Le deuxième confinement, un coup de hache que l’on a vu venir de loin
Solidarité
Toutefois, “nous sommes soudés et même sans se voir, nous essayons de prendre soin les uns des autres”, ajoute Soraya. La solidarité semble être le maître-mot en ce temps de crise, aussi bien entre amis mais aussi au niveau de la société. “Je pense que les efforts doivent être collectifs”, estime Mehdi, qui précise tout de même que “sacrifier un an de vie sociale à 20 ans ou à 50 ans, ce n’est pas la même chose”, lorsque l’on évoque un confinement destiné uniquement aux personnes à risque.
Pour Thibault, les jeunes sont clairement les oubliés de cette crise sanitaire et le manque de considération est criant. “Je n’ai pas le souvenir qu’on ait eu un mot pour les jeunes lors des comités de concertation. Il est temps que l’on prenne en compte les étudiants.”
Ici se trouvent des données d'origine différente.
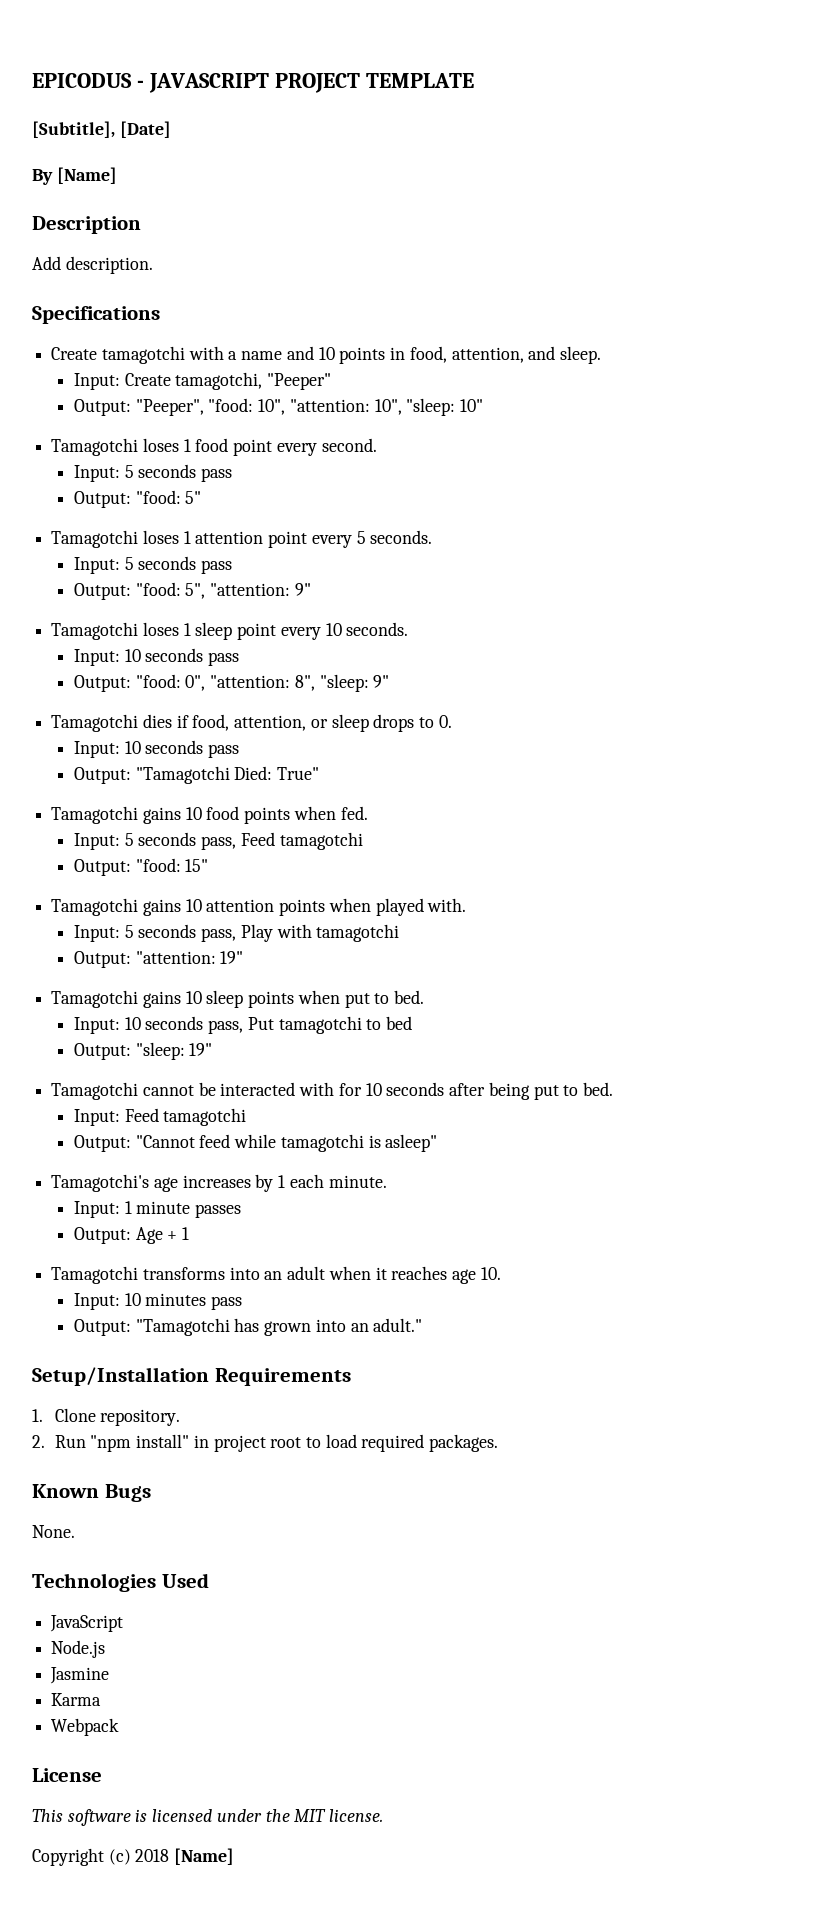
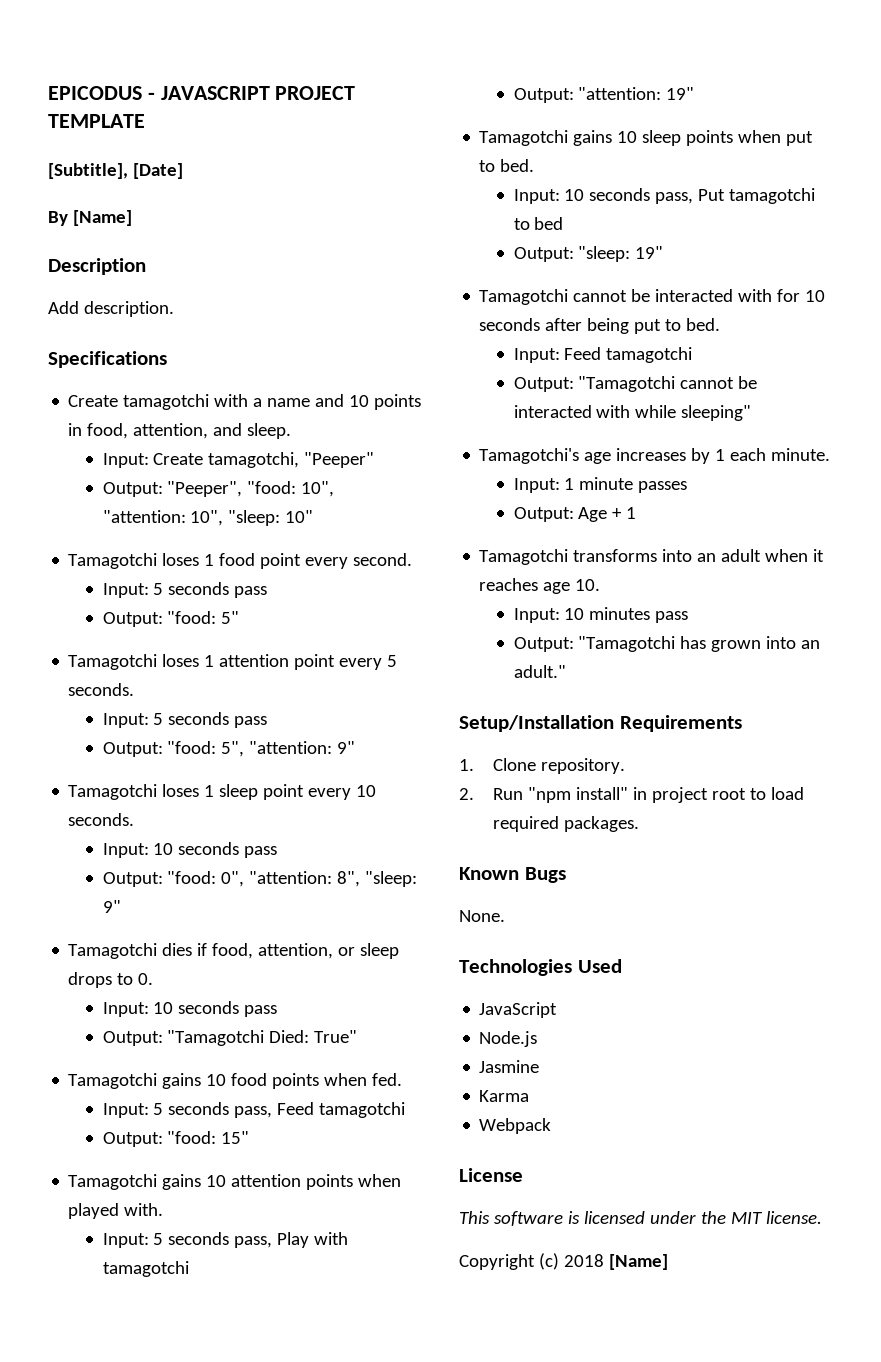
[135,1134,438,1152] "Cannot feed while tamagotchi is asleep" -> [578,376,758,392] [513,405,752,421] "Tamagotchi cannot be interacted with while sleeping"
Le risque de cette crise sanitaire pour nos jeunes, selon la psychologue Marie-Cécile Remy, est que l’on place le sentiment d’appartenance sur la santé mentale. “C’est une réalité, mais il est nécessaire de leur offrir d’autres façons de continuer à se construire en tant que jeune.”
Nombreux sont d’ailleurs les étudiants à se réinventer en prenant part autrement à des moments de partages. “Je pense notamment à l’une de mes patientes qui a lancé un système de bibliothèque virtuelle. Chacun étudie depuis son kot, mais est face à une webcam. Il y a donc le sentiment d’être ensemble.” D’autres choisissent de s'investir dans le bénévolat ou dans d’autres services à la communauté.
Avec la pandémie, ce sont certains rites de passage qui ont disparu, comme les bals de rétho’ ou encore la distribution de roses à la Saint-Valentin. “Il ne leur reste plus que le travail scolaire, car la dimension de plaisir et récompense a disparu. Ce sont leurs repères qui sont bouleversés”, explique la psychologue.
“Les plus fragiles vont avoir leur attention focalisée sur une information émotionnelle négative. La pleine conscience peut alors les aider. Il s’agit d’un ré-entrainement, au cours duquel on va mettre son attention sur une information émotionnelle positive. On va modifier sa relation à ses pensées, à ses émotions, à ses sensations et impulsions.”
Comment faire pour aller mieux?
- Rester attentif à ce qui nous provoque du plaisir au quotidien. Pour certains, ce sera regarder une série. Pour d’autres, faire du sport avec un ami. “Il faut retrouver une dimension du plaisir, de manière individuelle mais avec un sentiment d’appartenance.”
- Le froid peut être une source de démotivation à se retrouver au parc. “Alors pourquoi pas intégrer un mouvement de jeunesse par exemple ou jouer avec d’autres grâce à certaines applications qui proposent des “escape games” à partir de chez soi. “La vie sociale est partout.”
- Les adultes qui entourent les jeunes doivent leur montrer qu’ils sont là et tenir compte de leur rapport au monde et au temps. “Et leur enseigner l’acceptation et l’espoir, leur donner un espace de parole. Le tout est d’être des exemples imparfaits.”
- Investir les souvenirs positifs peut aider ou se projeter positivement pour garder espoir.
- “Si la difficulté est trop grande, il ne faut pas hésiter à faire appel à des professionnels.” Marie-Cécile Remy conseille notamment de se tourner vers la Ligue Bruxelloise de la Santé Mentale, qui a mis en place des points d’écoute pour les 15-25 ans.